Manifest File Compaction
Over time, a table accumulates many small manifest files — particularly if data is added in many small batches. Many small manifests slow down query planning (the engine must read each manifest separately) and metadata management.
Iceberg's rewriteManifests operation consolidates small manifest files into fewer, larger manifests while preserving all the file-level statistics. After rewriting, the engine reads fewer manifest files per query, reducing query planning latency. In Dremio, manifest rewriting is part of the automated table optimization — it runs automatically when manifest count exceeds configured thresholds.
Manifest Files and Data Skipping Effectiveness
The effectiveness of manifest file-based data skipping depends on the correlation between the queried columns and the physical data layout. When rows with similar column values are co-located in the same files (via Z-ordering or sort ordering), the per-file min-max statistics are narrow — the engine can skip most files. When rows are randomly distributed across files, min-max statistics span wide ranges, and few files can be skipped.

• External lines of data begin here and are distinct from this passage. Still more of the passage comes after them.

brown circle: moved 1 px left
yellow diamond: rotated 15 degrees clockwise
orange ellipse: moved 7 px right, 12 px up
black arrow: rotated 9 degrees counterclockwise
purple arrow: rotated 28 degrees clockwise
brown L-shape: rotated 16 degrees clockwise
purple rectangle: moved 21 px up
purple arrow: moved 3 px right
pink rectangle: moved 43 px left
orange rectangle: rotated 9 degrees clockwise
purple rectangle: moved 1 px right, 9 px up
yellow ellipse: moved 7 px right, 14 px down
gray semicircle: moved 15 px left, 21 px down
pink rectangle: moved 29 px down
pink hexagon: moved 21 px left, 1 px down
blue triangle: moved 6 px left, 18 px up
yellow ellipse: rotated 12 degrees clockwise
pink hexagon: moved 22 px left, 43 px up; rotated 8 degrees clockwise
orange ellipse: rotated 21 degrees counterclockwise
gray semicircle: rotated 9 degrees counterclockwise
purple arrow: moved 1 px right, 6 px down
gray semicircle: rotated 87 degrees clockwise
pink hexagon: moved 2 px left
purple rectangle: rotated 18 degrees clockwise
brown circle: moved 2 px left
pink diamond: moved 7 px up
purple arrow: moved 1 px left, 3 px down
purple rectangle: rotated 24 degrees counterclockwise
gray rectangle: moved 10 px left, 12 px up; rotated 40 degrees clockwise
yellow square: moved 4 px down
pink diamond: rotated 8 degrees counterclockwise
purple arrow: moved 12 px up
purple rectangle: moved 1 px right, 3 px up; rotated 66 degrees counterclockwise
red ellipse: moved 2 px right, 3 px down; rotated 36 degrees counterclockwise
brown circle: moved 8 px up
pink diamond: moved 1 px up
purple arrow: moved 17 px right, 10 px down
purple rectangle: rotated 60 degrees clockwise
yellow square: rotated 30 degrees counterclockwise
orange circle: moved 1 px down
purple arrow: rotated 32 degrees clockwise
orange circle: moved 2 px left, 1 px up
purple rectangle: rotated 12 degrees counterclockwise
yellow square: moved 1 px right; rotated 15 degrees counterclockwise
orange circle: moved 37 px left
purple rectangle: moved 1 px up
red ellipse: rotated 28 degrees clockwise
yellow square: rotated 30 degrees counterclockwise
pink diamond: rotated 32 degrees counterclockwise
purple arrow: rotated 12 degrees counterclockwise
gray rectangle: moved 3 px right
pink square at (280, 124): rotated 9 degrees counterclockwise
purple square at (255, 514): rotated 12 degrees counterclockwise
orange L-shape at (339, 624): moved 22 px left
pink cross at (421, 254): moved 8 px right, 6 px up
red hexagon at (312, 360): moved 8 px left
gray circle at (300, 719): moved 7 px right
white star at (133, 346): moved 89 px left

This is why compaction with sort ordering or Z-ordering is so important: it creates data files with narrow, well-targeted min-max statistics. Manifest files faithfully record these statistics, enabling query engines to leverage the sorted layout for aggressive pruning.
Summary
Iceberg manifest files are the metadata layer that makes petabyte-scale query performance possible in the data lakehouse. By recording per-file column statistics for millions of data files, manifests enable a two-level pruning hierarchy that eliminates the vast majority of storage reads before any data is accessed. Manifest reuse across snapshots makes transaction commits fast; manifest compaction keeps query planning efficient as tables grow. Understanding manifest files is key to understanding why well-maintained Iceberg tables can answer queries in seconds over petabytes of data.